▸ Work instruction:
Nothing but the lines from the one that contains "к ачык эмне кийин ташинын жылыктуу карага" to the end of the records should be printed, both ends included, exactly as given.

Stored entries
####
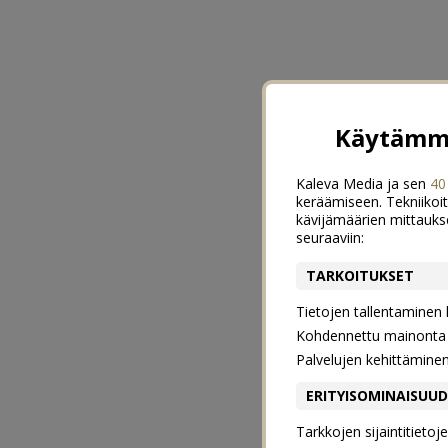
Käytämme
Kaleva Media ja sen
40
keräämiseen. Tekniikoit
kävijämäärien mittauks
seuraaviin:
TARKOITUKSET
Tietojen tallentaminen la
Kohdennettu mainonta j
Palvelujen kehittämine
ERITYISOMINAISUU
Tarkkojen sijaintitieto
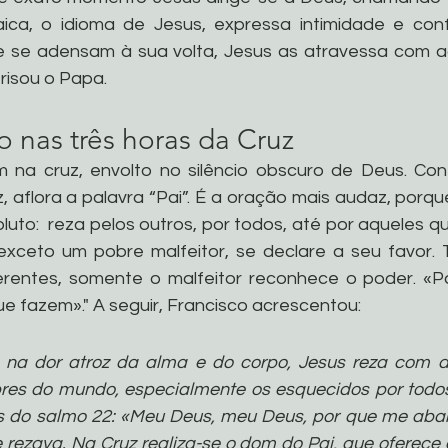
ica, o idioma de Jesus, expressa intimidade e conf
e se adensam à sua volta, Jesus as atravessa com a
 frisou o Papa.
o nas três horas da Cruz
 na cruz, envolto no silêncio obscuro de Deus. Con
, aflora a palavra “Pai”. É a oração mais audaz, porqu
oluto:  reza pelos outros, por todos, até por aqueles 
xceto um pobre malfeitor, se declare a seu favor. 
ferentes, somente o malfeitor reconhece o poder. «Pai
e fazem»." A seguir, Francisco acrescentou:
na dor atroz da alma e do corpo, Jesus reza com as
es do mundo, especialmente os esquecidos por todos,
s do salmo 22: «Meu Deus, meu Deus, por que me aban
rezava. Na Cruz realiza-se o dom do Pai, que oferece o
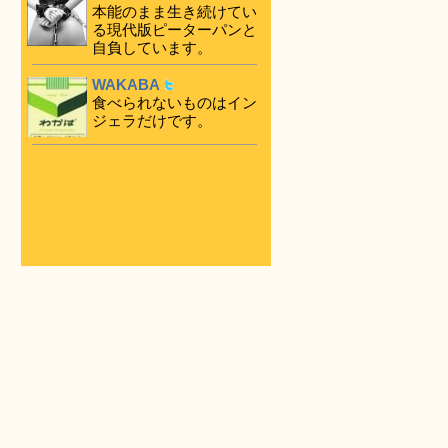
本能のまま生き続けてい
る現代版ピーターパンと
自負しています。
WAKABA
食べられないものはイン
ジェラだけです。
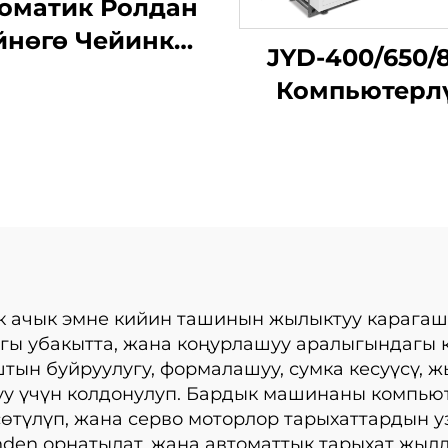
оматик Ролдан
йнөгө Чейинки
JYD-400/650/
га Пакет Кылуу
Компьютерл
Машыны
механикалы
жогорку
жылдамдыктык
төмөнкү каға
сумка кылу
машинасы
к ачык эмне кийин ташинын жылыктуу карага
ы убакытта, жана коңурлашуу аралыгындагы к
ын буйруулугу, формалашуу, сумка кесуүсү, жы
уу үчүн колдонулуп. Бардык машинаны компью
сөтүлүп, жана серво моторлор тарыхаттардын 
en орнатылат, жана автоматтык тарыхат жылд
####
▸ Output of the exercise:
к ачык эмне кийин ташинын жылыктуу карага
ы убакытта, жана коңурлашуу аралыгындагы к
ын буйруулугу, формалашуу, сумка кесуүсү, жы
уу үчүн колдонулуп. Бардык машинаны компью
сөтүлүп, жана серво моторлор тарыхаттардын 
en орнатылат, жана автоматтык тарыхат жылд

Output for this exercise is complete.